Neural Correlates and Cerebellar Regions
The study found that cerebellar regions, specifically crus I/II, were associated with the kinematic features that best differentiated between specific pairwise groups. Activity in the left crus II correlated with Gesture Directness Variance across participants and with Gesture Area Variance in the ASD group during motor tasks. These data indicate that during motor tasks, the right and left crus II are particularly hypoactive in DCD, while activity patterns in crus I may be more nuanced between groups. Differential activity in these cerebellar regions may lead to behavioral motor differences between groups, allowing the use of kinematic patterns to distinguish between ASD, DCD, and TD groups.
The Integration of AI and Smart Technology
The convergence of smart technology, exemplified by iPads, with AI signifies a paradigm shift in autism research. The study highlights the potential of machine learning analytics to process nuanced kinematic data obtained from digital platforms. This approach not only streamlines the diagnostic process but also opens avenues for further research into the intersection of technology and healthcare, showcasing the transformative potential of AI in neurodevelopmental disorder research.
Challenges and Future Directions
While the study demonstrates promising results, the researchers acknowledge the need for replication in larger, more diverse groups of children. The current study focused on high-functioning children and adolescents, underscoring the necessity for further exploration in younger populations. The researchers emphasize the importance of identifying motor signatures as early as possible, indicating the potential for this technology to contribute to early intervention strategies that can significantly impact the lives of affected children.
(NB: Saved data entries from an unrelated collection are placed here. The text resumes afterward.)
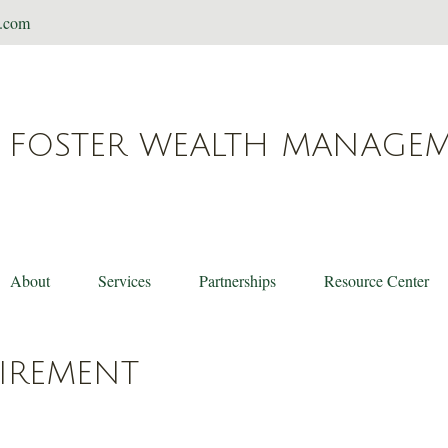
t.com
FOSTER WEALTH MANAGE
About
Services
Partnerships
Resource Center
TIREMENT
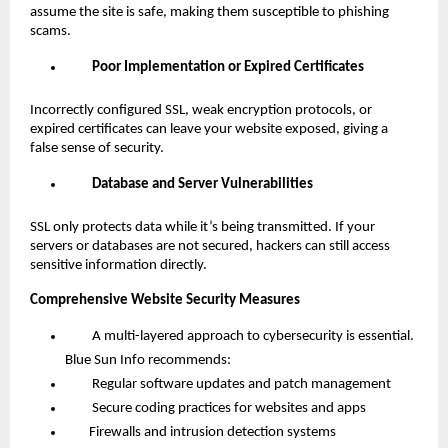
assume the site is safe, making them susceptible to phishing
scams.
Poor Implementation or Expired Certificates
Incorrectly configured SSL, weak encryption protocols, or
expired certificates can leave your website exposed, giving a
false sense of security.
Database and Server Vulnerabilities
SSL only protects data while it’s being transmitted. If your
servers or databases are not secured, hackers can still access
sensitive information directly.
Comprehensive Website Security Measures
A multi-layered approach to cybersecurity is essential.
Blue Sun Info recommends:
Regular software updates and patch management
Secure coding practices for websites and apps
Firewalls and intrusion detection systems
In conclusion, the USC study represents a significant stride in leveraging AI and smart technology for the early diagnosis of autism and developmental coordination disorder. The integration of machine learning analytics with a simple motor coloring game on a smart tablet demonstrates the potential to revolutionize the diagnostic landscape for neurodevelopmental disorders. While the study's findings are promising, further research and replication with larger and more diverse samples are essential for establishing the robustness and generalizability of this innovative approach. As AI continues to play a transformative role in healthcare, the USC researchers' work paves the way for more accessible, accurate, and early detection of developmental disorders, ultimately contributing to improved outcomes for affected children.
The study findings were published in the peer reviewed Journal of Autism and Developmental Disorders.